Eleven policies constitute the agenda that clearly shows that a paradigm shift is needed in companies if we need to have a satisfied and properly trained workforce, which is the basis for any economic and wealth growth. Today, companies are grappling with work environments that do not satisfy workers and are not ready to accommodate the digital transition without potential disadvantages for workers.

The co-created agenda was validated through the input of all stakeholders and workers involved in the workshops held in several EU and non-EU countries (United States and South Korea). The agenda clearly shows the desire of all stakeholders involved to have a more harmonised approach and a European context, understanding – despite the fear of losing individual sovereignty – that only a coherent framework among European countries would achieve the critical mass to face global competition and maintain Europe’s technological progress against the big American and Asian players.

The agenda covers all modes of transport: road, rail, air, maritime, logistics. as well as all forms of institutional organisations (private, public, semi-public companies). It is divided into a number of Thematic Areas, which were used to define the impacts of digitalisation and automation on transport workforce and also to find out the related legal impacts. The four thematic areas were used as the context to categorise the policies proposed to address the emerging issues digitalisation and automation pose on the workforce.
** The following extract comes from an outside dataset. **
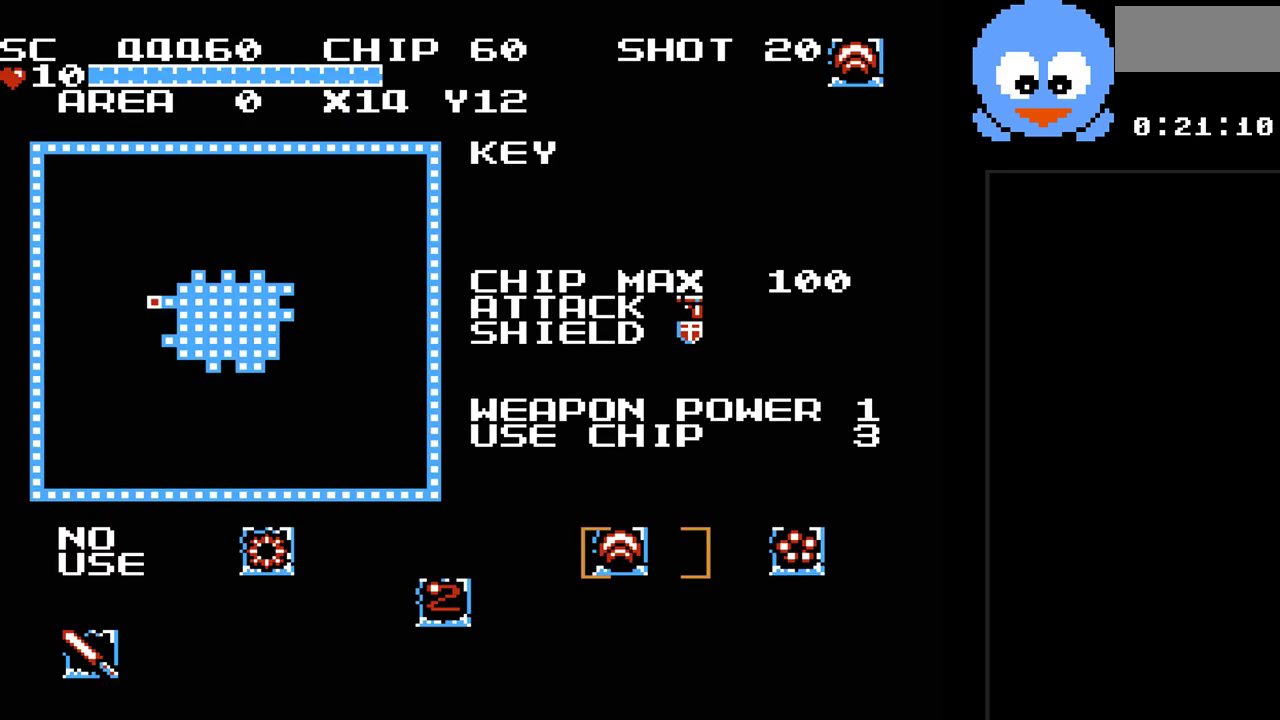
{"buttons": [], "events": [[67, "DPAD_LEFT", "up"], [100, "DPAD_LEFT", "down"], [233, "DPAD_LEFT", "up"], [333, "DPAD_DOWN", "down"], [433, "DPAD_DOWN", "up"]]}
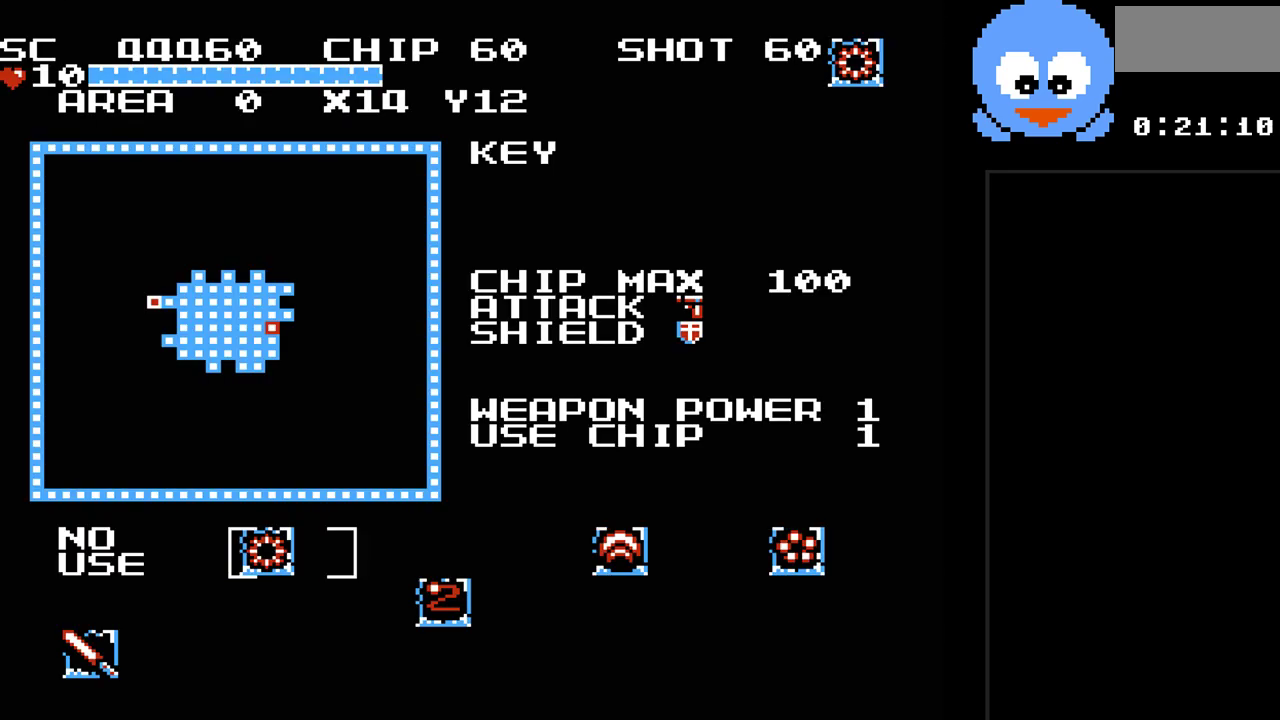
{"buttons": [], "events": [[83, "DPAD_RIGHT", "down"], [217, "DPAD_RIGHT", "up"], [250, "DPAD_RIGHT", "down"], [317, "DPAD_RIGHT", "up"], [400, "DPAD_RIGHT", "down"], [500, "DPAD_RIGHT", "up"]]}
The thematic areas are:

1.  Public governance and regulation.

2.  Industrial governance.

3.  Training and reskilling.

4.  Minimisation of labour exclusion and exploitation.

The policies were discussed to define their specific contents, how they should be implemented, when they should be implemented, and who should take the responsibility for them in terms of implementation and potential funding. The proposed policies are correlated and integrated, as shown in Figure 1, highlighting how it is impossible to disregard one from the other and how implementation can be simplified by proposing common actions that cut across several policies.

Figure 1: The structure of the policy agenda: a lever to preserve and develop the competitiveness of European companies and, at the same time, improve social cohesion within and between EU countries

All eleven policies were considered to be very urgent, stating that it is necessary to start defining and implementing them now, knowing that their complexity and the difficulty of changing the current paradigm would certainly require time, considering a time frame of 2-3 years, knowing that the implementation of some policies might take longer, implying a cultural change. The same applies to the policy no 1, which may require the adjustment of the EU wide legislation by the national governments.

The project shows the importance of driving negotiated change during a transition process that must mobilise all stakeholders. Automation is not an end in itself, and it is important to remember that the aim of the proposed policy agenda is to preserve the competitiveness of European transport companies (regardless the mode of transport) for the benefit of both customers and industry, while at the same time seeking to improve working conditions of professionals (e.g., by easing the arduousness of certain tasks, identifying critical skills, not excluding anyone, etc.). Furthermore, the values shared by European countries require that maintaining competitiveness does not come at the expense of human and social aspects: a good transition is also a just transition.